Exercise details —
The required output is the stretch from the line containing "wrist: (678, 849)" through the line containing "index pip: (1721, 803)" in the records below, unaltered and with no pictures.
_____
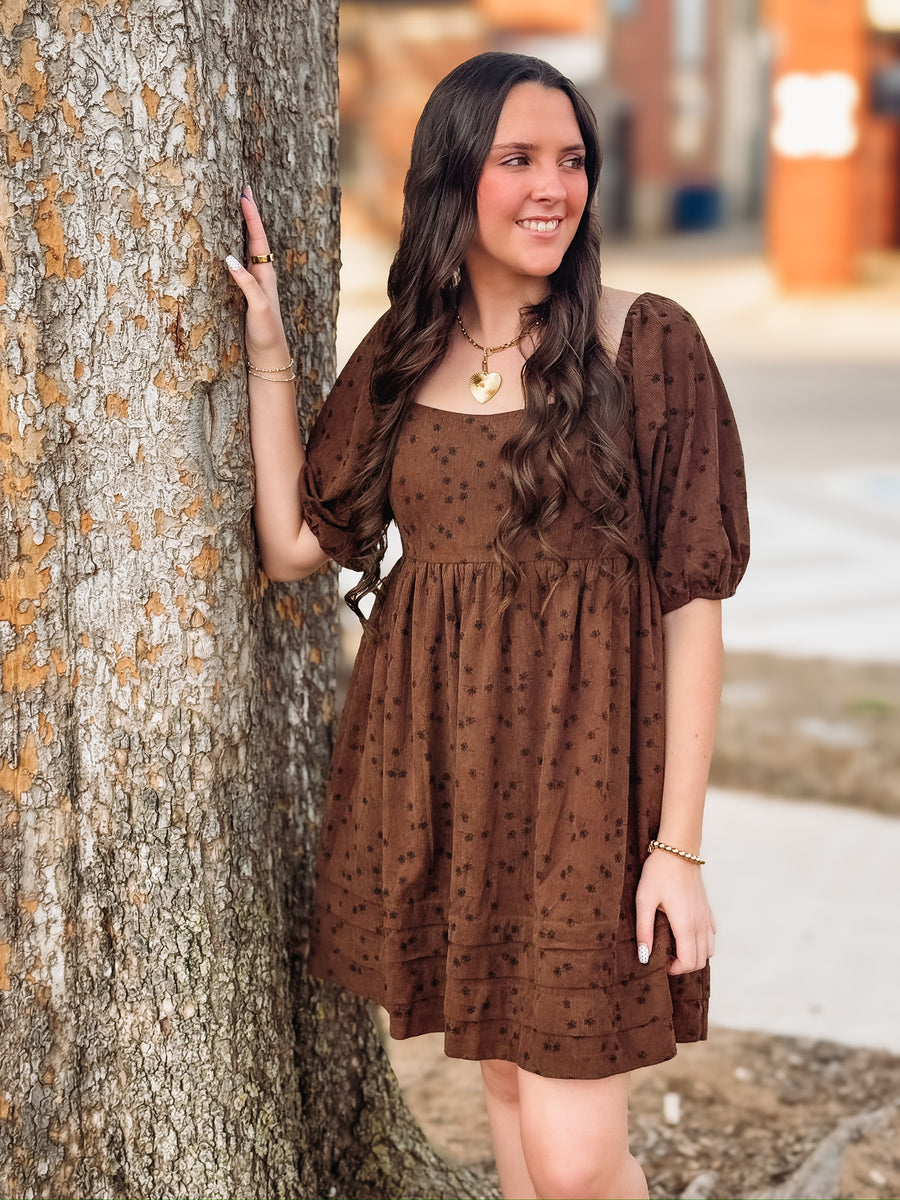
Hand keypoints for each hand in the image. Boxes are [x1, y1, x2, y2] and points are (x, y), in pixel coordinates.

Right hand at [226, 186, 291, 364]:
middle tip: (244, 189)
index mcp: (265, 275)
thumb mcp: (257, 309)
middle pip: (256, 237)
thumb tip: (229, 259)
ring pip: (250, 247)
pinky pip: (244, 260)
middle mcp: (262, 275)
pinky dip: (238, 245)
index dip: (251, 216)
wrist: (270, 355)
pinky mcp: (249, 292)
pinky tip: (233, 243)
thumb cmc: (266, 333)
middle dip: (250, 213)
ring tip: (240, 207)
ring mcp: (256, 282)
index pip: (257, 239)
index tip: (244, 195)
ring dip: (245, 226)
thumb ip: (246, 285)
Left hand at [634, 847, 714, 974]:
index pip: (688, 962)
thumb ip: (644, 930)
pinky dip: (701, 943)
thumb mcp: (644, 900)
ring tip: (674, 946)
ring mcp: (706, 917)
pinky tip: (685, 934)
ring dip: (693, 955)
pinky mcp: (707, 910)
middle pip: (700, 961)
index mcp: (685, 925)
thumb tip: (644, 957)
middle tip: (665, 956)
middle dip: (683, 966)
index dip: (675, 969)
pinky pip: (711, 936)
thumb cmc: (658, 873)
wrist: (678, 849)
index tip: (660, 961)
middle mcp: (700, 924)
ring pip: (709, 951)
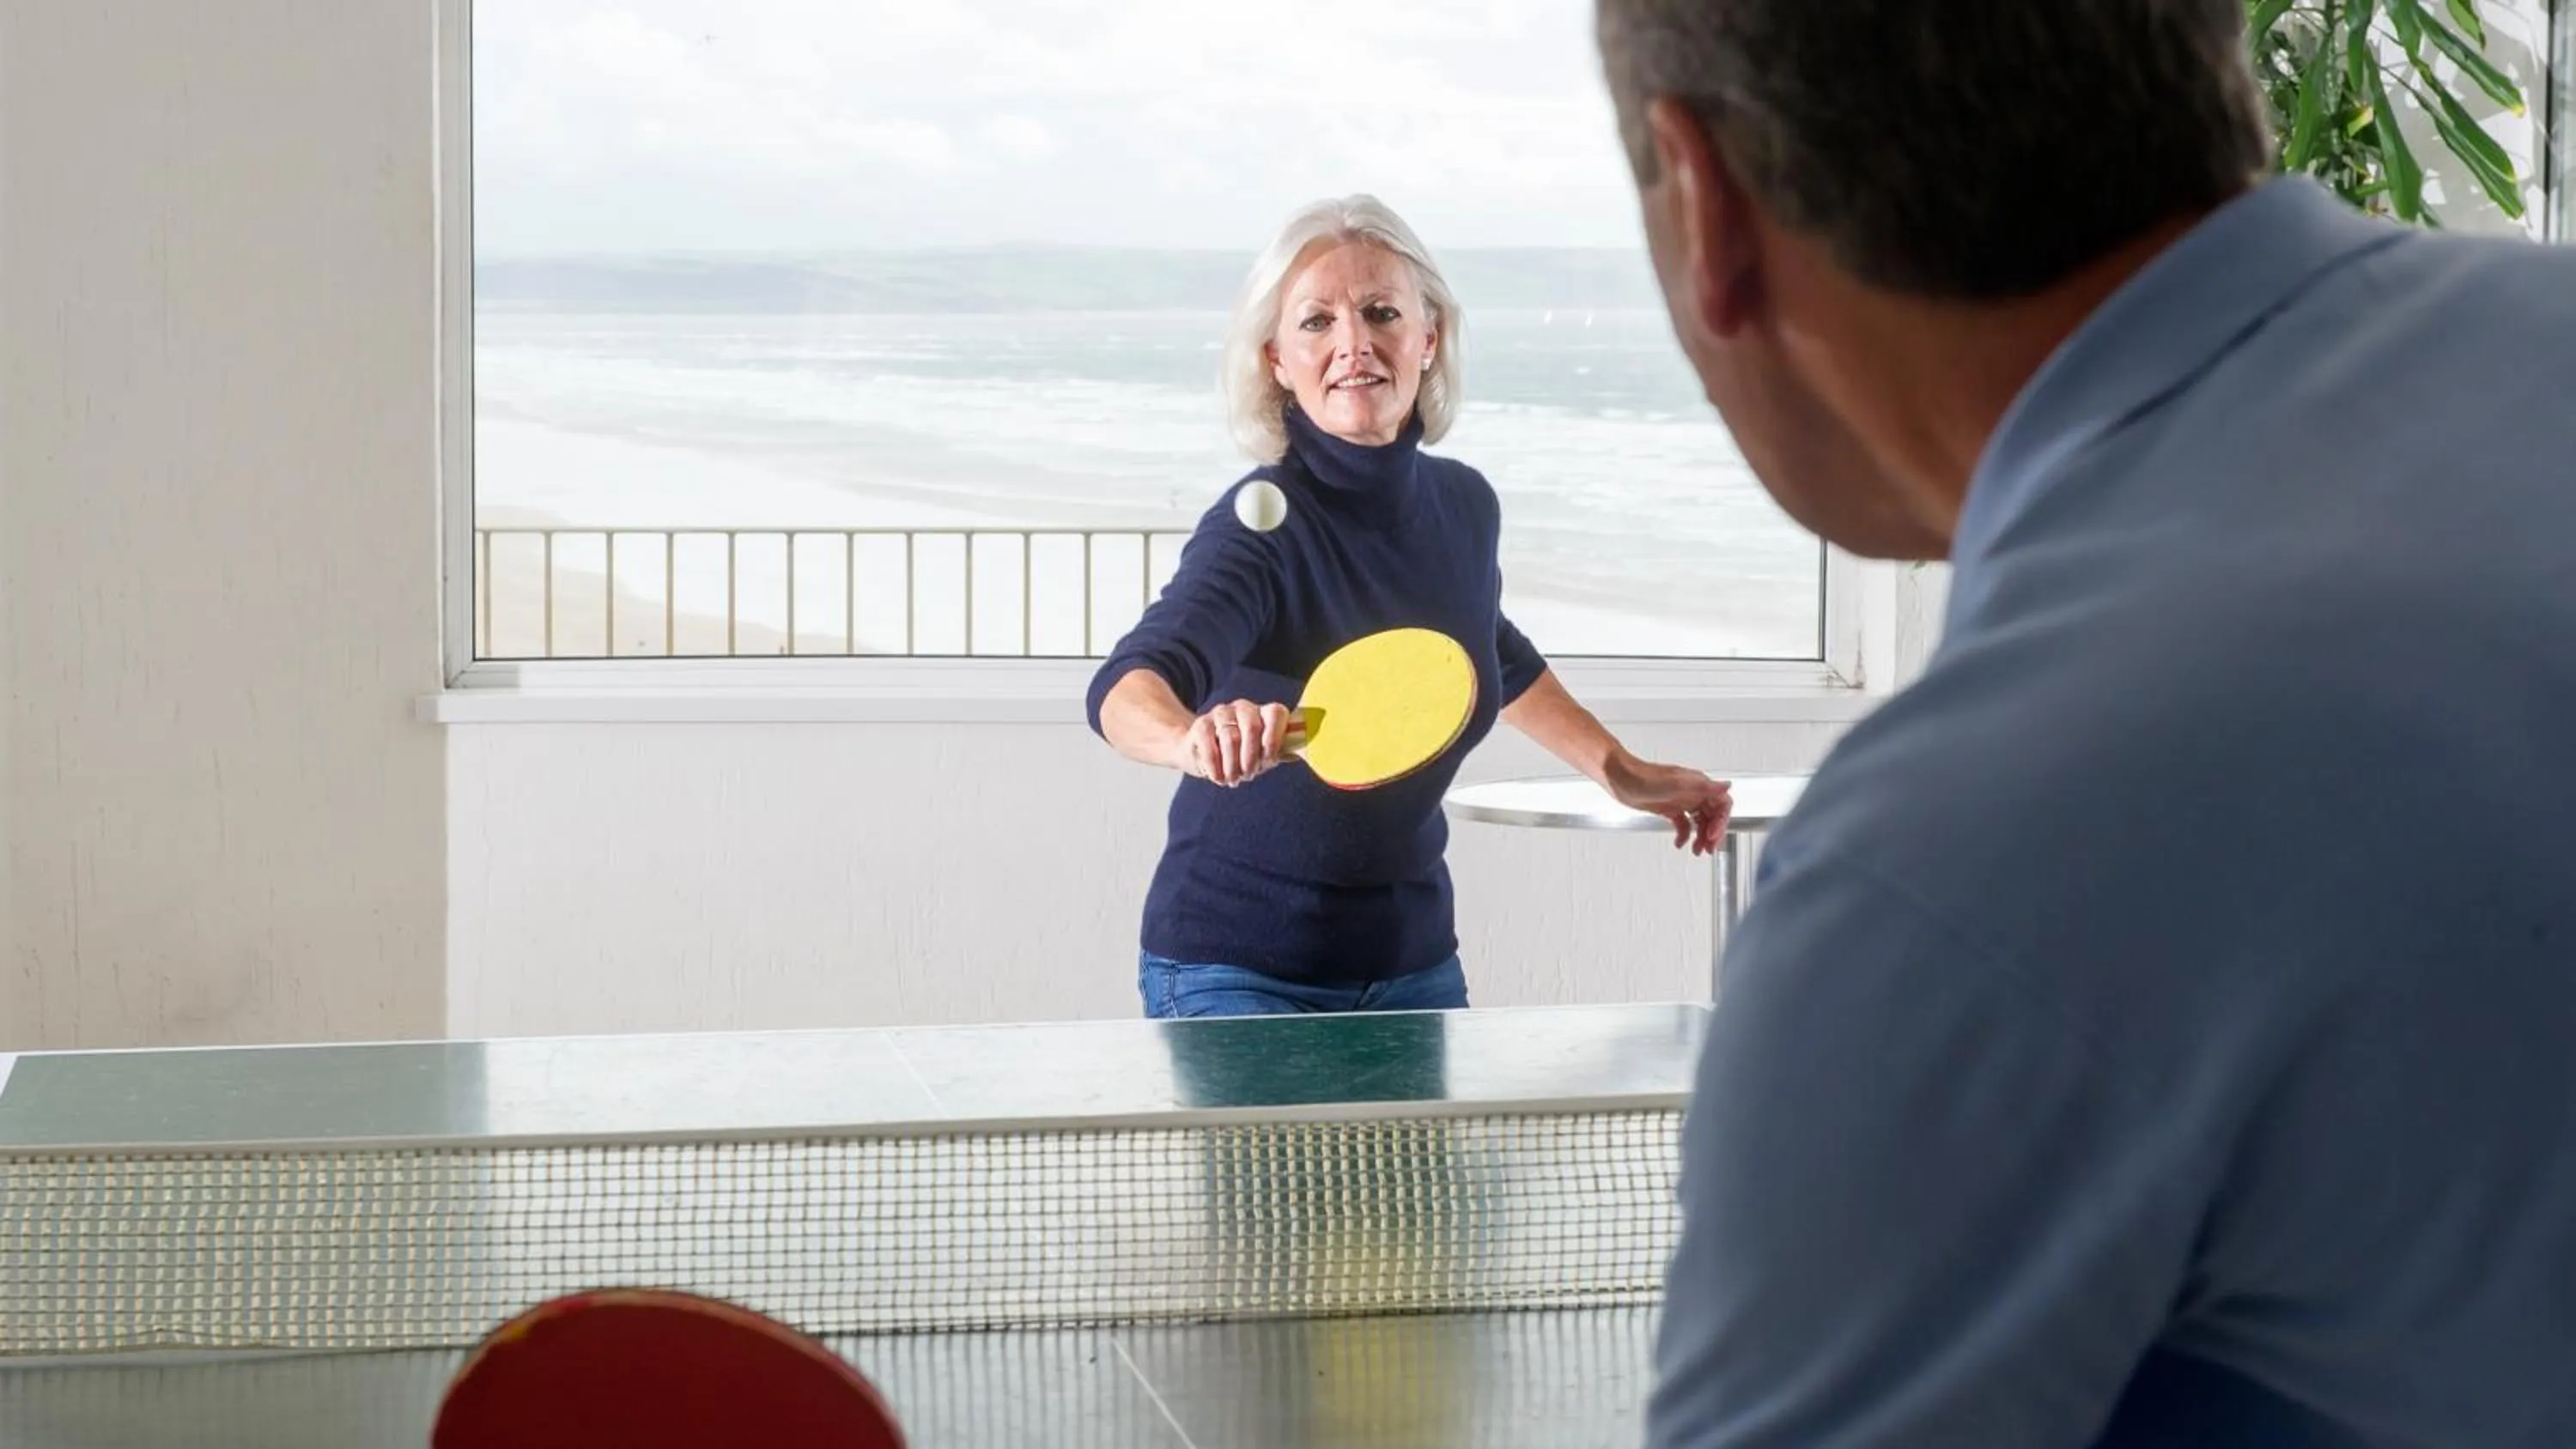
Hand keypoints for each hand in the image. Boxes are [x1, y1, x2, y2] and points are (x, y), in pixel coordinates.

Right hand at [1177, 699, 1291, 787]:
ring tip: (1234, 779)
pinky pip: (1211, 748)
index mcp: (1263, 712)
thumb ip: (1281, 751)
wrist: (1200, 750)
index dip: (1275, 737)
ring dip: (1233, 766)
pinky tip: (1219, 778)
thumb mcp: (1262, 754)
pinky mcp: (1201, 724)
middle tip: (1249, 774)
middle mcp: (1243, 707)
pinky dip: (1216, 769)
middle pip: (1252, 727)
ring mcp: (1221, 713)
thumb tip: (1306, 753)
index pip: (1276, 713)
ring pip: (1231, 738)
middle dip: (1252, 757)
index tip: (1270, 759)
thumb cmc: (1240, 754)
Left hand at [1605, 757, 1732, 854]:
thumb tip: (1726, 786)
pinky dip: (1683, 835)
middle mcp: (1691, 792)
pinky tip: (1679, 843)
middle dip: (1713, 834)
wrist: (1618, 778)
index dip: (1722, 821)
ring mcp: (1680, 800)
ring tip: (1698, 851)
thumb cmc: (1642, 776)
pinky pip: (1683, 824)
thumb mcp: (1675, 784)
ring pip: (1699, 822)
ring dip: (1700, 837)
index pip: (1721, 803)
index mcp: (1697, 784)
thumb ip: (1703, 787)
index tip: (1714, 835)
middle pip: (1712, 815)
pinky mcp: (1668, 808)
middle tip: (1709, 849)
_____
Solution to this problem —
wrist: (678, 849)
index tip: (660, 961)
middle mcp: (700, 924)
ring pip: (709, 951)
Hand keypoints for each hand in the image. Boxes are [x1, y1, x2, y2] and points are (x, y), in pixel coordinates.

Right hand at [1177, 699, 1291, 787]:
ring tip: (1234, 779)
pinky pip: (1211, 748)
index mcp: (1263, 712)
thumb ip: (1281, 751)
wrist: (1200, 750)
index dip: (1275, 737)
ring dip: (1233, 766)
pinky tip: (1219, 778)
thumb mcp: (1262, 754)
pinky mcp: (1201, 724)
middle tip: (1249, 774)
middle mcp: (1243, 707)
pinky dip: (1216, 769)
middle pip: (1252, 727)
ring mcp: (1221, 713)
thumb tip: (1306, 753)
index pip: (1276, 713)
ring pip: (1231, 738)
middle dip: (1252, 757)
index tip: (1270, 759)
thumb cmc: (1240, 754)
Left hand at [1605, 757, 1732, 854]:
thumb tip: (1726, 786)
pinky dip: (1683, 835)
middle mcp: (1691, 792)
pinky tip: (1679, 843)
middle dip: (1713, 834)
wrist: (1618, 778)
index dip: (1722, 821)
ring mcp: (1680, 800)
ring tip: (1698, 851)
thumb cmc: (1642, 776)
pinky pip: (1683, 824)
thumb mcp: (1675, 784)
ring pip: (1699, 822)
ring dip: (1700, 837)
index pip: (1721, 803)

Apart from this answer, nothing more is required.